The right-back missed ten months after suffering a double legbreak playing for the Republic of Ireland, courtesy of Wales defender Neil Taylor's horrid tackle.
In January, Coleman finally returned to action and has duly made up for lost time in the three months since, being instantly reinstalled as the first-choice right-back.
Everton have won six out of the ten league games since Coleman's return, with the 29-year-old looking increasingly comfortable back in the heat of Premier League battle as the season has progressed.
In the 2-0 win over Huddersfield Town on Saturday Coleman was superb, successfully landing six tackles from six attempted, making two blocks, five clearances and managing 78 touches, more than any other Everton player.
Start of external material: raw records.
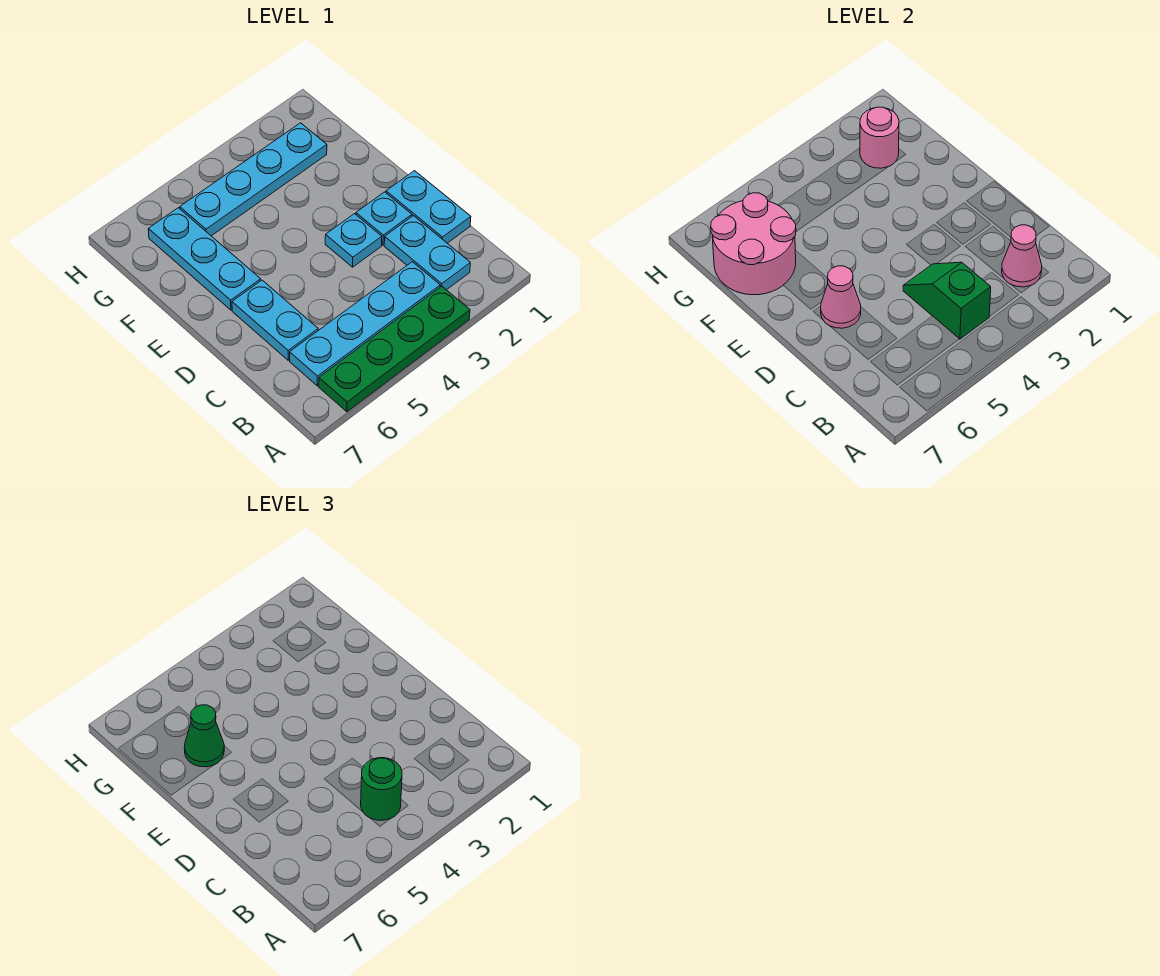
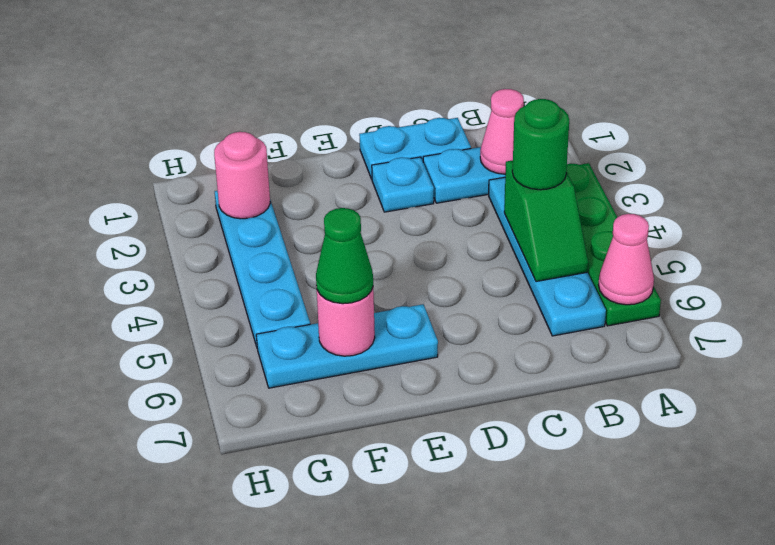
green 1x2 slope [903,262,991,339] -> green 1x2 slope turned to [504,160,588,282]
cyan 1x2 plate [232,280,318,360] -> none
cyan 1x1 plate [325,214,382,267] -> none
pink 1x1 cone [821,266,861,328] -> pink 1x1 cone moved to [598,214,654,305]
pink 2x2 round brick [711,193,796,295] -> pink 1x1 round brick [316,286,375,356]

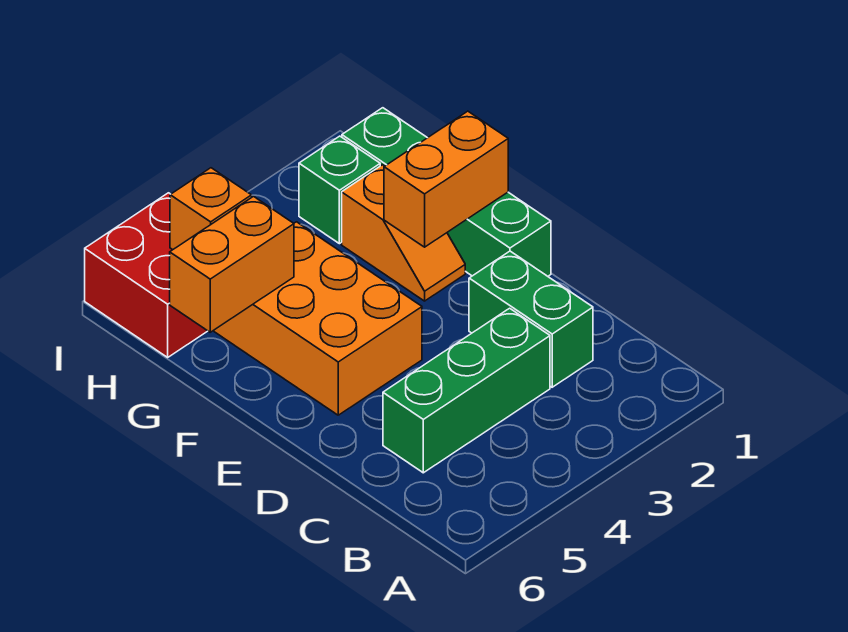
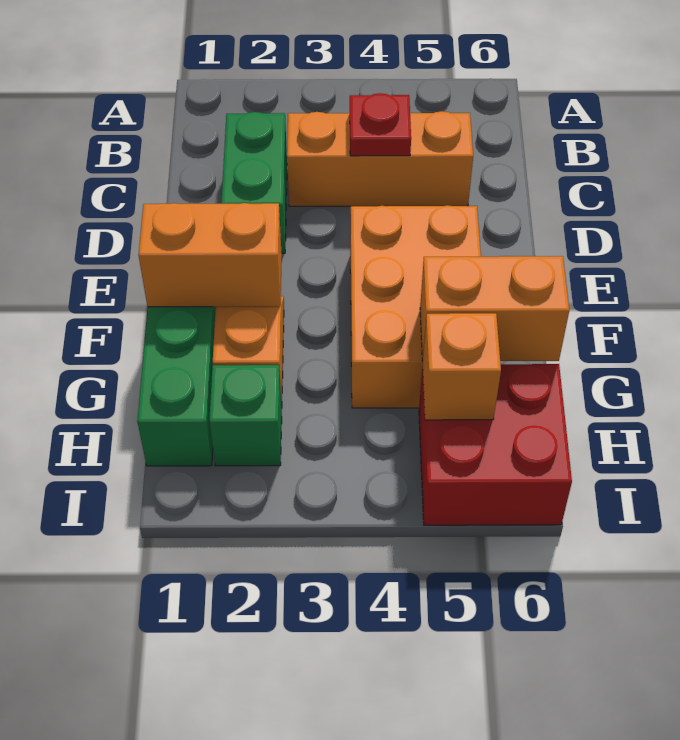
green 1x3 brick [383,308,550,473] -> orange 1x3 brick [287,111,473,206]
none -> red 1x1 plate [350,93,411,156]

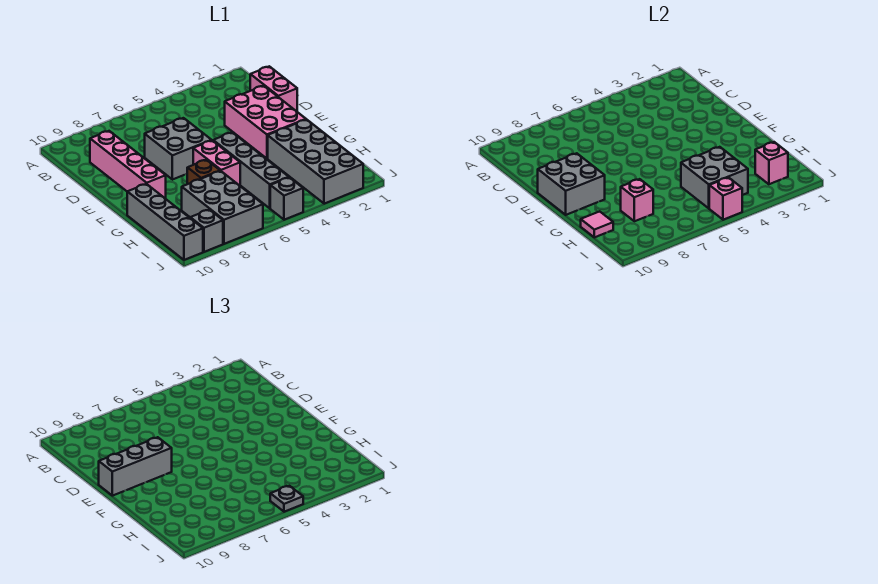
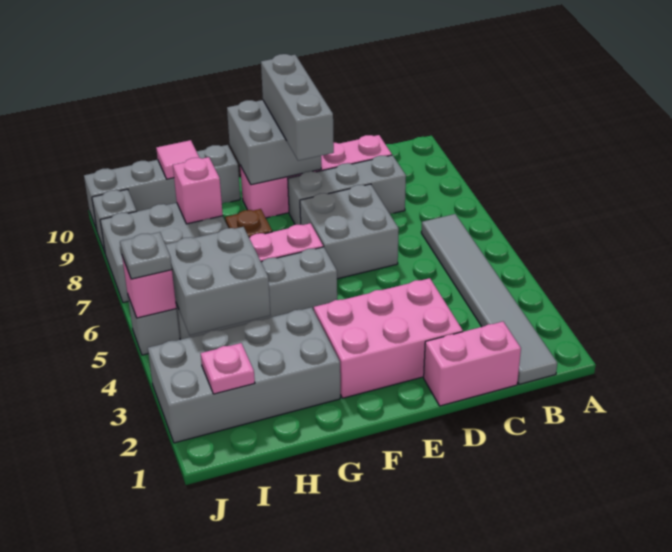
none -> grey 1x6 tile [421,214,557,384]
none -> grey 1x3 brick [288,155,406,225]
pink 1x1 brick [755,142,788,184] -> pink 1x1 plate [201,343,255,394]

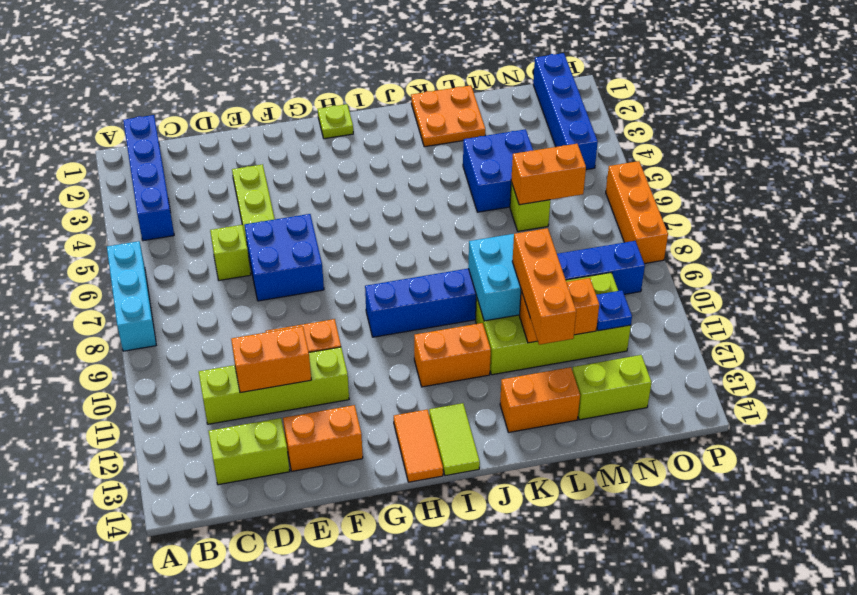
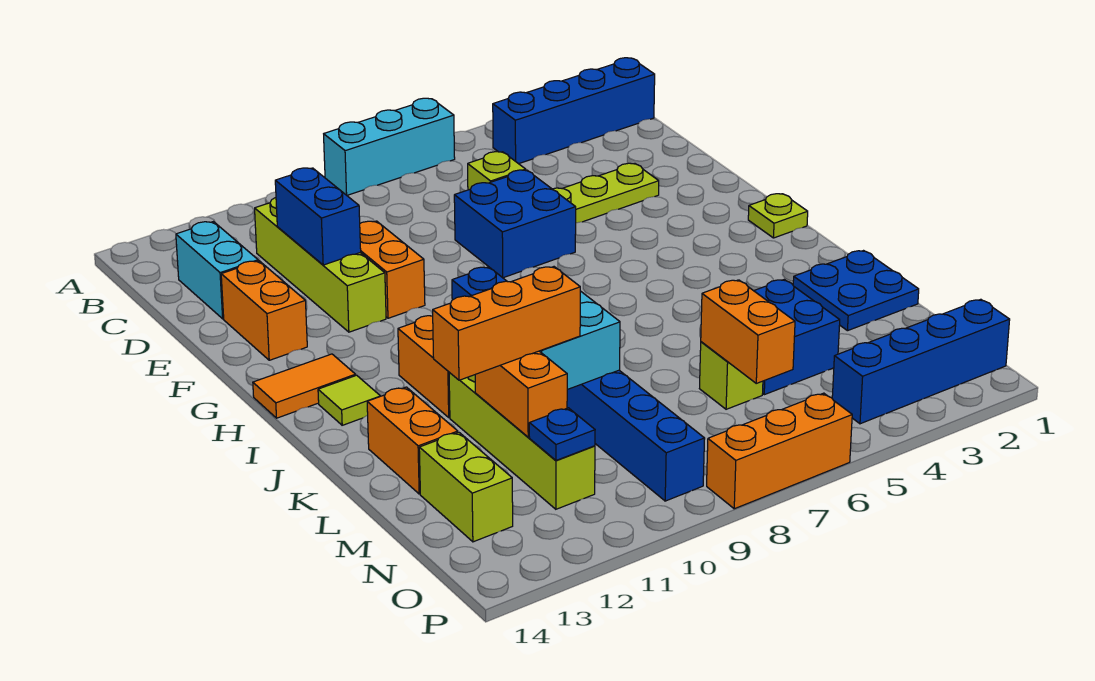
lime 1x2 brick [209,418,290,485] -> cyan 1x2 brick [176,222,258,319]
orange 1x2 brick [231,326,311,393] -> blue 1x2 brick [275,168,361,265]
lime 1x2 tile [429,403,480,476] -> lime 1x1 tile [318,375,380,425]
orange 2x2 plate [411,85,485,147] -> blue 2x2 plate [793,251,919,331]
lime 2x4 brick [476,273,631,375] -> lime 1x4 brick [449,372,595,509]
He was also typically positive in possession, completing two out of three dribbles. The Irishman should have capped a fine day's work with a goal, though, spurning a massive opportunity when he fired a point-blank effort straight at Jonas Lössl.
While that was disappointing, Coleman has pretty much picked up where he left off prior to his injury. The nature of his injury clearly hasn't dimmed his enthusiasm for getting forward as he is completing more take-ons on average compared to last season, with 2.1 to 1.2.
It's also interesting to note that he is winning more aerial duels this season with 1.26 per 90, perhaps an indicator of how his athleticism and leap remain intact despite such a serious injury.
He is also making more forward passes (15.89) in an illustration of how his return has helped inject some impetus into Everton's attacks.
Generally speaking, Coleman's stats from last season are more impressive. His passing accuracy was higher at 77.9 per cent, he was making more tackles with 2.09 per 90 and was also managing more touches in the opposition box, with 2.17 per 90 compared to this season's 1.26.
Some of that is down to how Everton play under Allardyce. Whereas they attempted to control games under Ronald Koeman, Allardyce often has the Toffees sitting very deep in games, particularly against top-six sides.
However, while Coleman still gets himself fully back up to speed, he has made some crucial contributions. For example, his stoppage-time headed clearance to deny Newcastle United a certain goal made sure of three points for his side and will go down as one of the more heroic pieces of defending this season.
While only one instance of good defending, it was a telling snapshot of what Coleman brings to this Everton side: courage, class and commitment.
With Ireland not participating in the World Cup, Coleman will have the opportunity to get a full pre-season under his belt, which should enable him to come back next season even fitter and stronger.